Temos informação de que todos os colegas que já a realizaram tiveram também bons resultados, e daí a expectativa de uma maior implementação, de forma global, dando-lhe mais visibilidade. Ao assistir à cirurgia, connosco a fazê-la, a comentar e a responder a perguntas no imediato, percebam que é uma cirurgia exequível.
É uma forma de fazer chegar até nós, em tempo real e simultaneamente, ortopedistas do mundo inteiro, sem terem de deslocar-se ao hospital do SAMS.
Doentes externos vêm ao SAMS
P – A vossa técnica traz ao SAMS doentes de fora?
R – Sim, de todo o continente, das ilhas e até do estrangeiro.
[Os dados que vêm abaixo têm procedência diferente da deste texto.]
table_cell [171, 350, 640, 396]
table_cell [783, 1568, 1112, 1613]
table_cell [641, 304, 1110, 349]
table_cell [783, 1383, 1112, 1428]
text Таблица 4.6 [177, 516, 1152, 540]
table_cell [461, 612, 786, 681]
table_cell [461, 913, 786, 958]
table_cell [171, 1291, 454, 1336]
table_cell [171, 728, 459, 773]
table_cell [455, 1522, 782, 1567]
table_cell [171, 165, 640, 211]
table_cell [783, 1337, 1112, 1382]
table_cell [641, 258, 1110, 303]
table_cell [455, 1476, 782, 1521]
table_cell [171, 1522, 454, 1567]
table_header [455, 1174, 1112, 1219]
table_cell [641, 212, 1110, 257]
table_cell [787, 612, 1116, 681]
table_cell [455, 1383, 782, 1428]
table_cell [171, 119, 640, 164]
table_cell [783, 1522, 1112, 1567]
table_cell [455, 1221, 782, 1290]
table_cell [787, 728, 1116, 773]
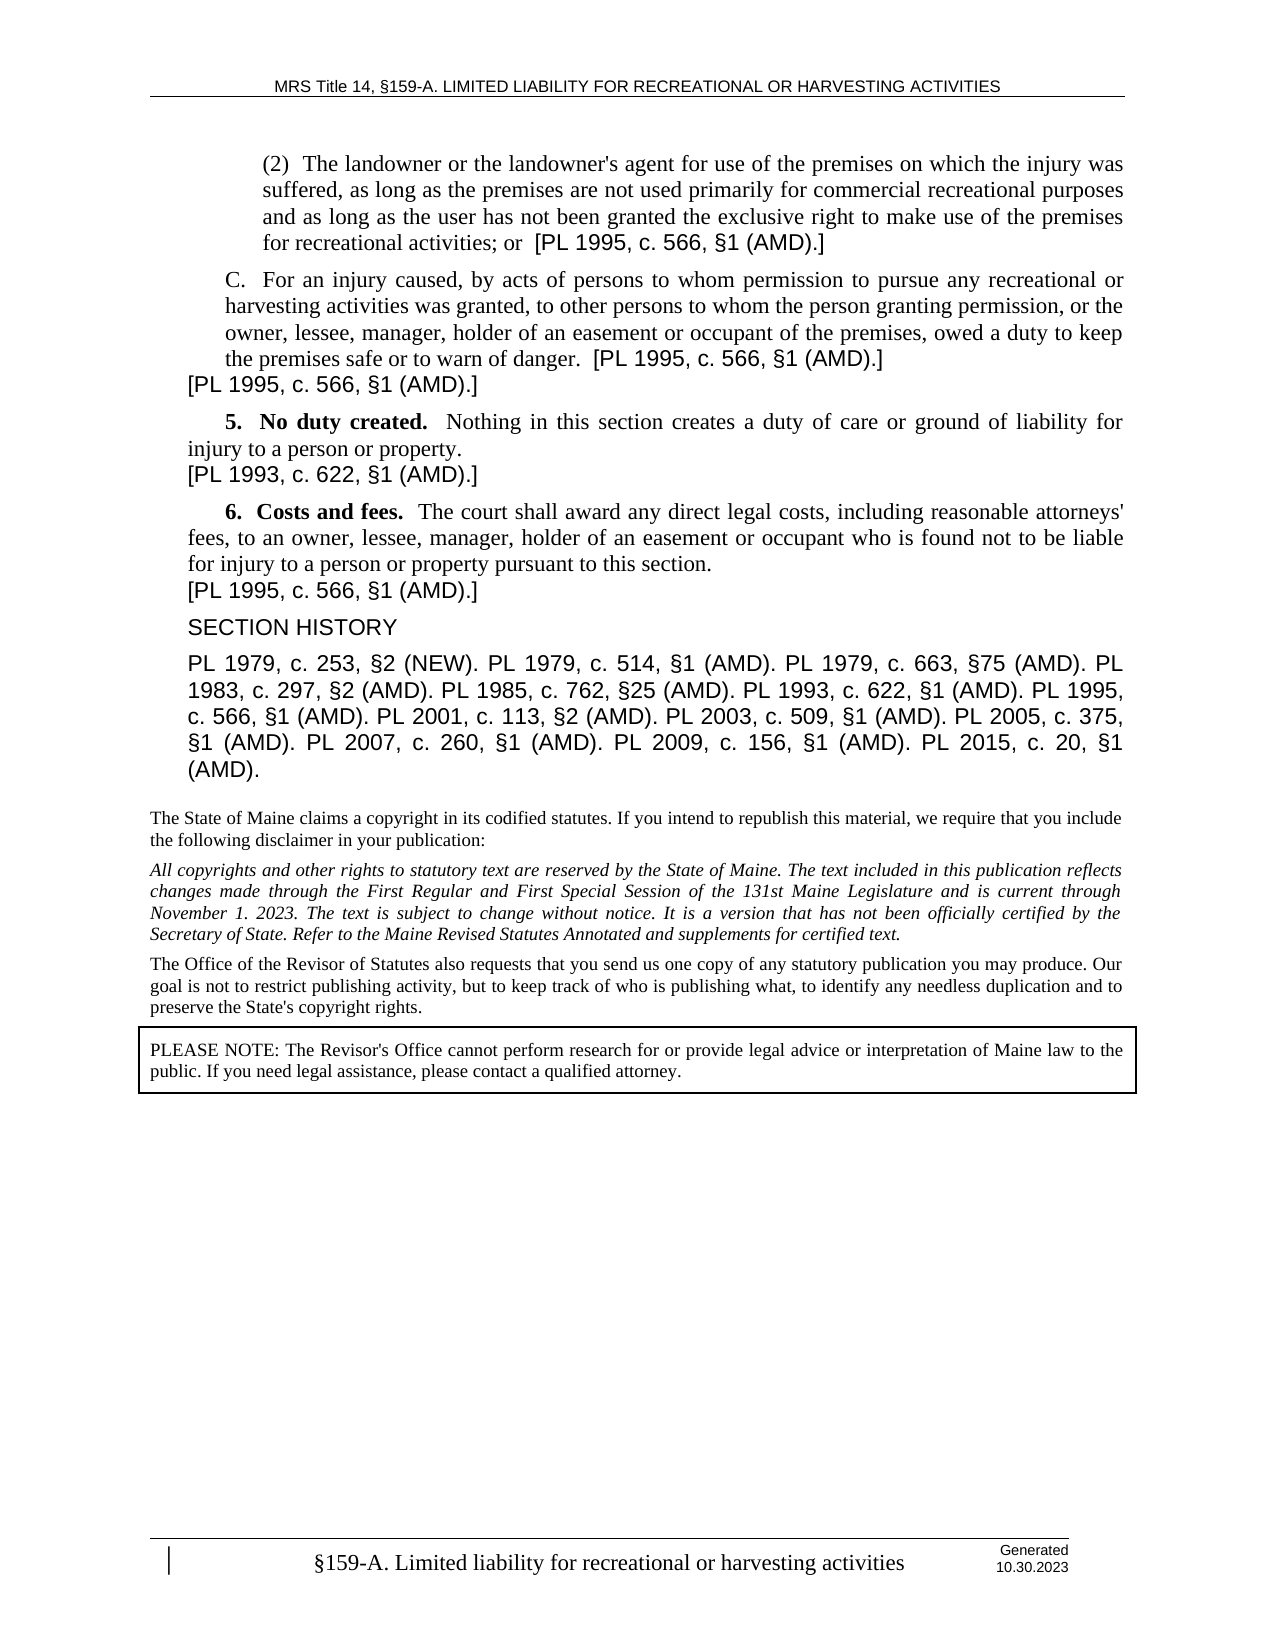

Já operámos doentes recomendados por colegas de outros países, bem como doentes, nomeadamente bancários, que tiveram conhecimento destas opções através da revista e vêm por iniciativa própria, ou referenciados por colegas que conhecem as técnicas que utilizamos.
Apesar de ser uma cirurgia com alguma complexidade, é perfeitamente exequível em regime de ambulatório – o doente entra no próprio dia, passa uma noite e sai na manhã do dia seguinte – tornando tudo mais fácil.
Temos muita experiência, a maior parte casuística, por isso é natural que os colegas prefiram encaminhar os doentes para nós e assim terem uma probabilidade de sucesso superior. Esta cirurgia não é infalível, não há uma cirurgia perfeita. Mas é uma solução para um problema muito complicado...
P – Têm o apoio do SAMS nesta iniciativa?
R – Sem dúvida. Sem a colaboração do coordenador de Ortopedia, Dr. Carlos Ferreira, da Direção do Hospital e da Direção Clínica, seria impossível. Têm sido inexcedíveis, porque logisticamente não é fácil.
É preciso que as chefias tenham a visão de que fazer a divulgação das inovações do SAMS é importante para mostrar que aqui se trata os doentes ao mais alto nível, com técnicas muito diferenciadas que beneficiam os doentes, e assim não têm de ir a outras instituições.
E temos equipamentos inovadores. Este tipo de cirurgia implica a utilização de material sofisticado, implica um investimento da Instituição e apoio para que se possa utilizá-lo. A artroscopia utiliza equipamento muito caro e no SAMS utiliza-se equipamento de ponta. E isso traduz-se em melhores resultados para as pessoas.